Tiyatro sahnesinden geçmeden sıra ve sinemada oynamamak gerektiğini sözlerine ekleyen başarılı oyuncu, “Tiyatrocu olacaksınız ki sinemada ya da dizilerde kendinizi gösteresiniz. Tiyatroda yaşamadan, sahneye çıkmadan bir şey yapılabileceğine inanmıyorum.” değerlendirmesinde bulundu.
“İNSANI ANLATMAK ZOR”
Oyuncu Güney, sanatın evrensel olduğunun altını çizerek, “Yani bütün insanları ve insani duyguları kapsayan, o duyguları anlatan sanat tiyatrodur. Kin, nefret ve kıskançlık gibi Shakespeare’in ele aldığı duygular, bütün insanlarda var” diye konuştu.

## Verilen satırlar:
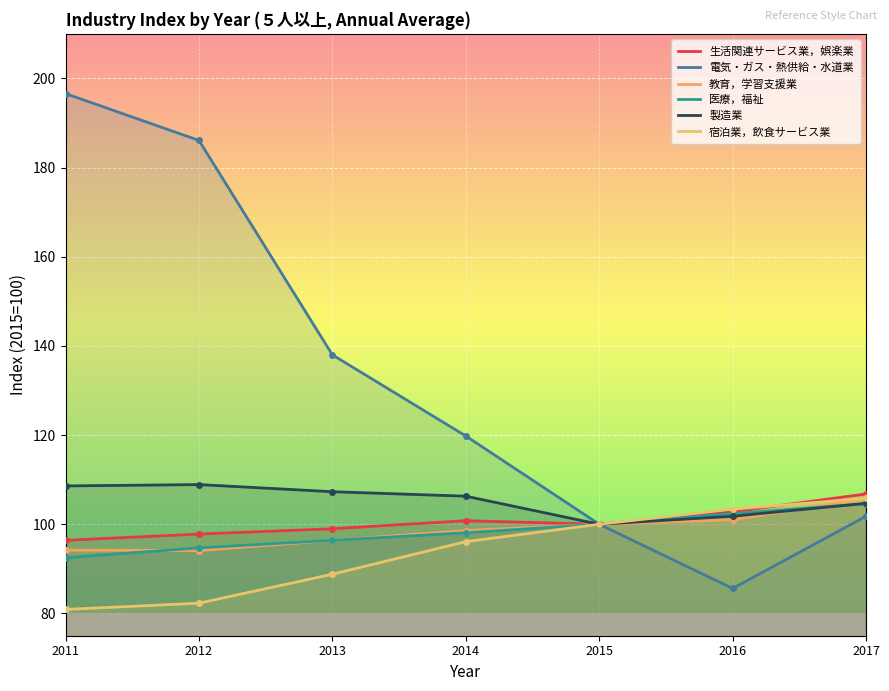

Reading right to left, transcribe all the data shown in this chart.

生活関連サービス業，娯楽業: 2017=106.8	2016=102.8	2015=100.0	2014=100.8	2013=99.0	2012=97.8	2011=96.4
電気・ガス・熱供給・水道業: 2017=101.8	2016=85.6	2015=100.0	2014=119.8	2013=138.0	2012=186.1	2011=196.6
教育，学習支援業: 2017=105.7	2016=101.0	2015=100.0	2014=98.6	2013=96.4	2012=94.1	2011=94.2
医療，福祉: 2017=104.6	2016=102.4	2015=100.0	2014=98.1	2013=96.4	2012=94.7	2011=92.5
製造業: 2017=104.7	2016=101.8	2015=100.0	2014=106.3	2013=107.3	2012=108.9	2011=108.6
宿泊業，飲食サービス業: 2017=105.8	2016=103.4	2015=100.0	2014=96.1	2013=88.8	2012=82.3	2011=80.9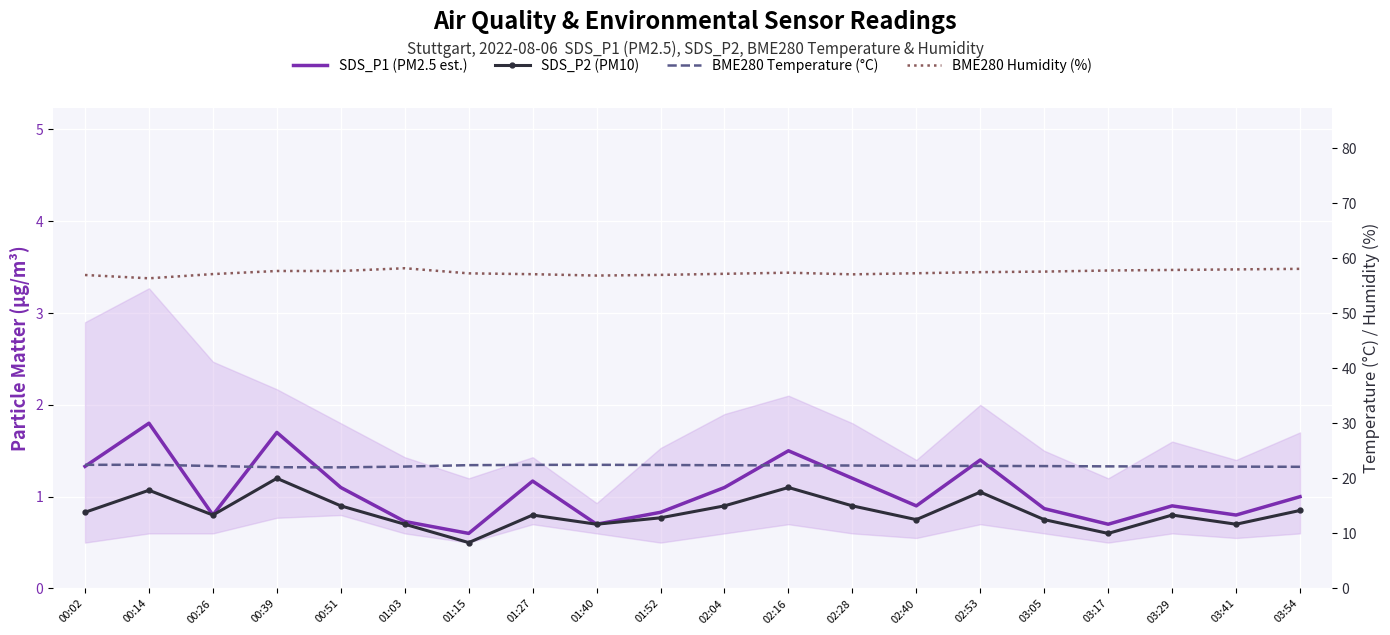

Which series has the widest spread of values?

BME280 Humidity (%)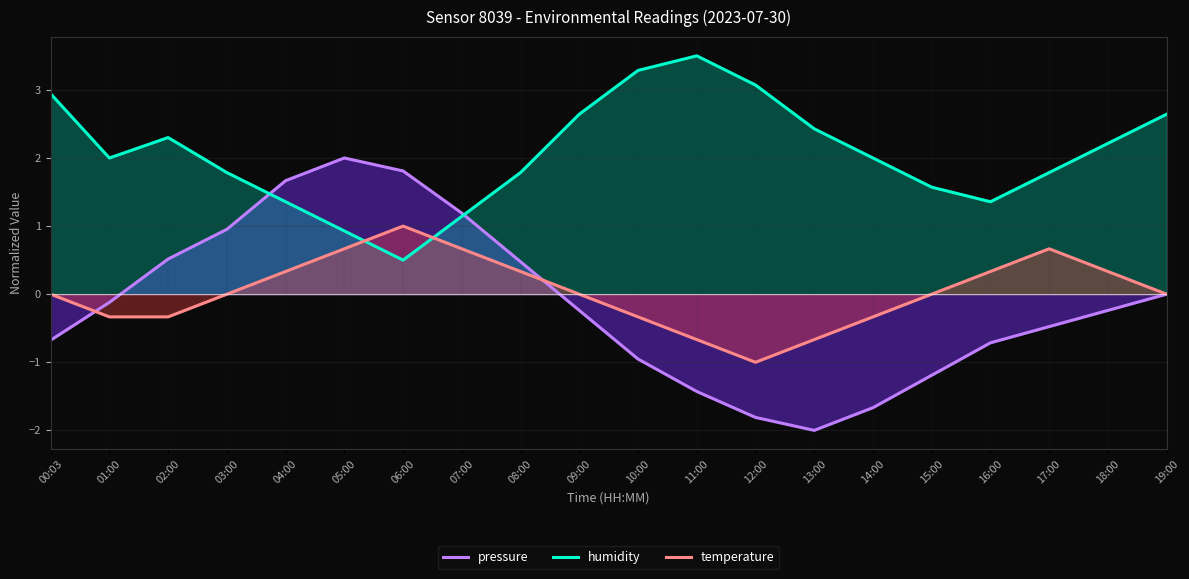

At which label is pressure closest to 0?

19:00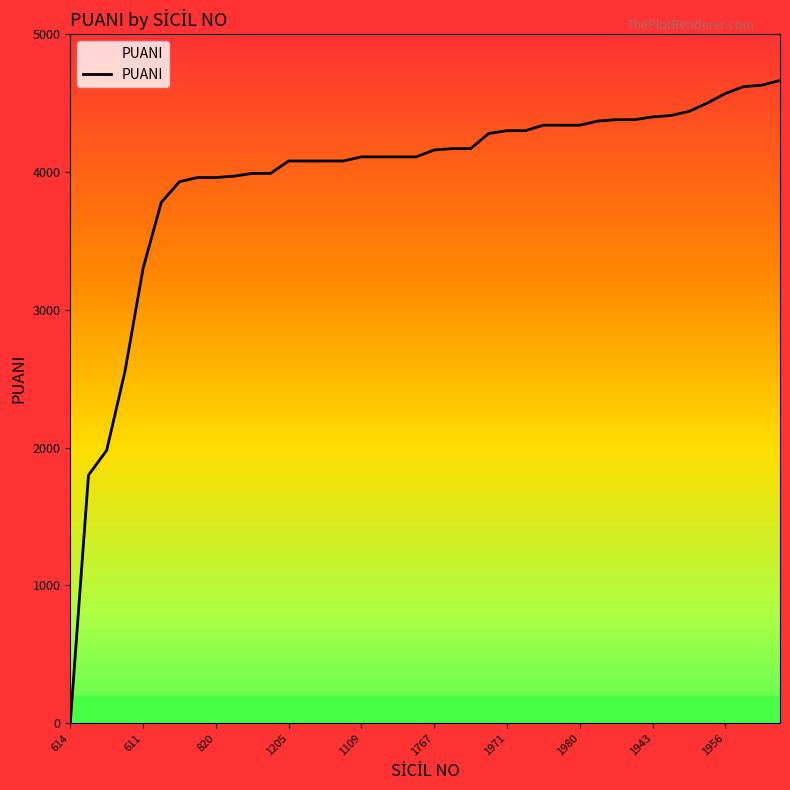

What is the difference between the maximum and minimum values?

4665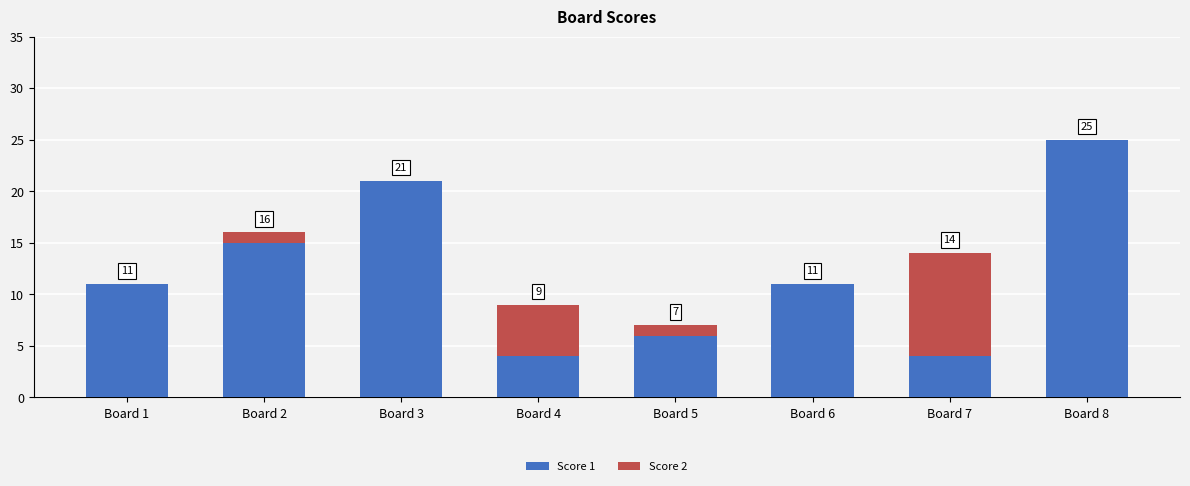

What is the approximate value of Score 1 at Board 2?

15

## Yapılacak iş:
Metinde oyuncu Güney, Shakespeare'in ele aldığı ve bütün insanlarda olan duygular olarak hangilerini sayıyor? Bu iş için satırlara bakmanız gerekmiyor.

## Görevin çıktısı:
Kin, nefret ve kıskançlık.